December 14, 2010

Every rule I'm breaking, the risk that I'm takin'.

So when I'm reading a book, or reading anything for that matter, I let myself stare hard and long enough at the pages till eventually, the spaces in the words on the page eventually makes a pattern. And it's unique for every single page. Try it, Just stare at the page, till your gaze goes blurry, and you'll notice how the spaces between the words, and the beginning to new paragraphs, all the blanks make a pattern. And they're shapes, and sometimes they form new words. It's really fascinating. I wonder if they're trying to tell us something? Nobody can really be that smart, can they? No. I wonder.

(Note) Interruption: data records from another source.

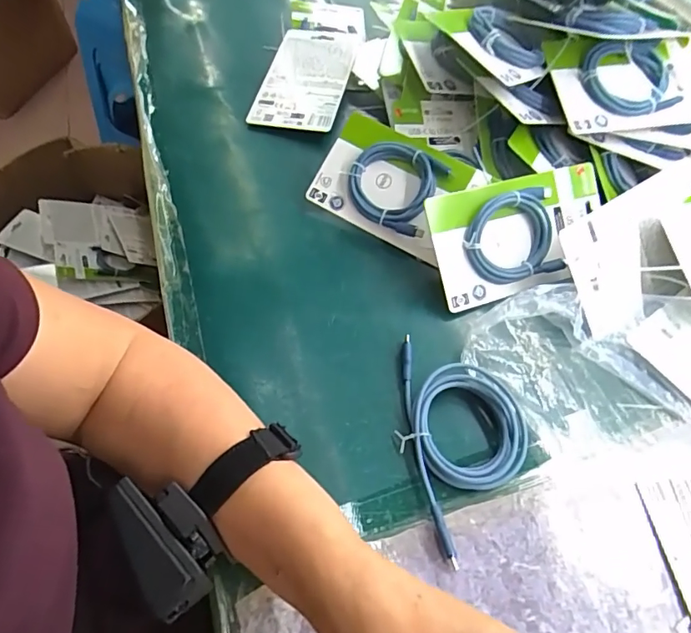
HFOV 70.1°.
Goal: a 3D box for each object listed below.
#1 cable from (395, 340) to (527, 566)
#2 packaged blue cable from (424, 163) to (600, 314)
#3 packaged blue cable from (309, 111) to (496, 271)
[{"bbox_3d":[0.084,0.089,0.352,0.092,0.019,0.152,8,54,3],"label":"cable"},{"bbox_3d":[0.160,-0.073,0.438,0.169,0.020,0.100,-14,92,-13],"label":"packaged blue cable"},{"bbox_3d":[0.045,-0.128,0.475,0.144,0.020,0.103,29,88,13],"label":"packaged blue cable"}]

So there's still too much happening. It's never calm. There's rarely a moment where I'm chilling with myself, doing nothing, and there is not one thing on my mind that is bothering me. There is always a nagging feeling about something that is worrying me, or something that I need to do which I'm delaying, or something that can't get off my mind. Some people, some incidents, some whatstheirnames. Why can't I just switch my mind off when I wish to? I don't mind being completely dumb for a couple of minutes, if it's giving me peace.
I read somewhere, or heard someone say [I can't remember] that if we handed everyone in the world a joint and we all lit it at the same time, maybe, just maybe we could achieve world peace for those fifteen minutes. Really. Just trip on your own thoughts and actions and look deeper.

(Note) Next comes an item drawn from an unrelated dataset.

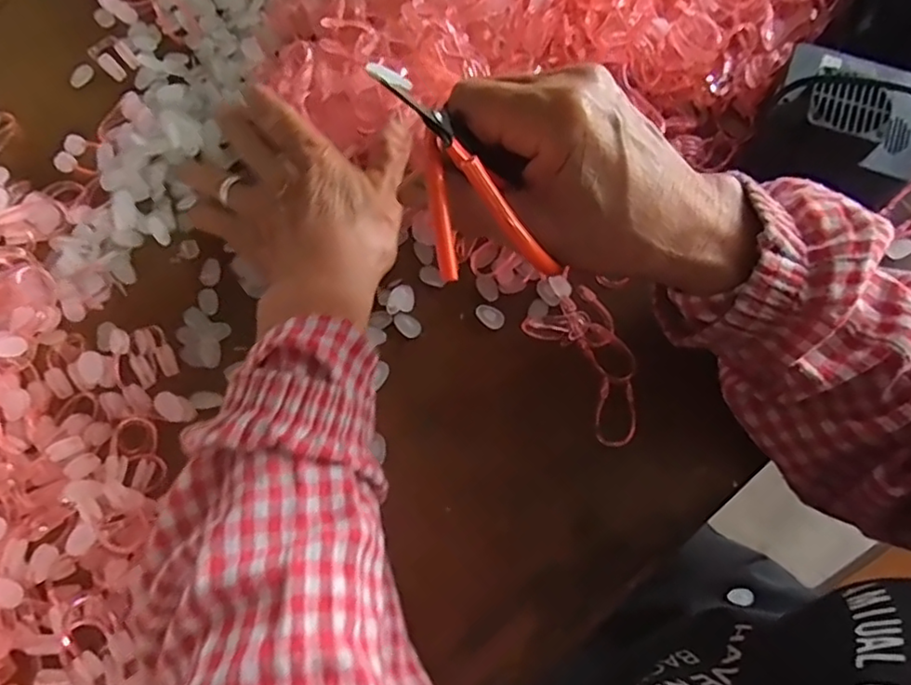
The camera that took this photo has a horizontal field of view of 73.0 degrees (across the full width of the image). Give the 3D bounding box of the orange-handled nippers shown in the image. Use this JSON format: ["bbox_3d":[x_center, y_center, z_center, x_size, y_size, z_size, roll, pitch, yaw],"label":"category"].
[{"bbox_3d":[-0.001,-0.050,0.221,0.038,0.013,0.094,-44,109,-12],"label":"orange-handled nippers"}]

I try to focus on ONE thing, but I really end up feeling so A.D.D. So lost, and confused.
The year's almost come to an end, and how. I can safely say this year's been the most eventful year of my life, hands down. It has also been the worst. I've met way too many people, and too many of them have hurt me, and maybe I've hurt a few of them, because these things work both ways. I've made too many mistakes. I've passed opinions and judgements. I've fought and argued. I've lied, a little. Okay, maybe a lot. But specifically. I cried a lot, too. Over things I couldn't imagine I would ever cry about. I gave someone everything and got nothing in return. I played all my cards wrong. I saw way too many people falling in love, and out of it. I saw people die, and I met new people who changed me. I love the ones who made me feel special.
I'm still unable to think of 'love' or say those three words without feeling guilty/unsure/scared/insecure/embarassed. In that sense, of course.
2011, I'm welcoming you with open arms. I won't let you down if you don't let me down, either. Pinky promise.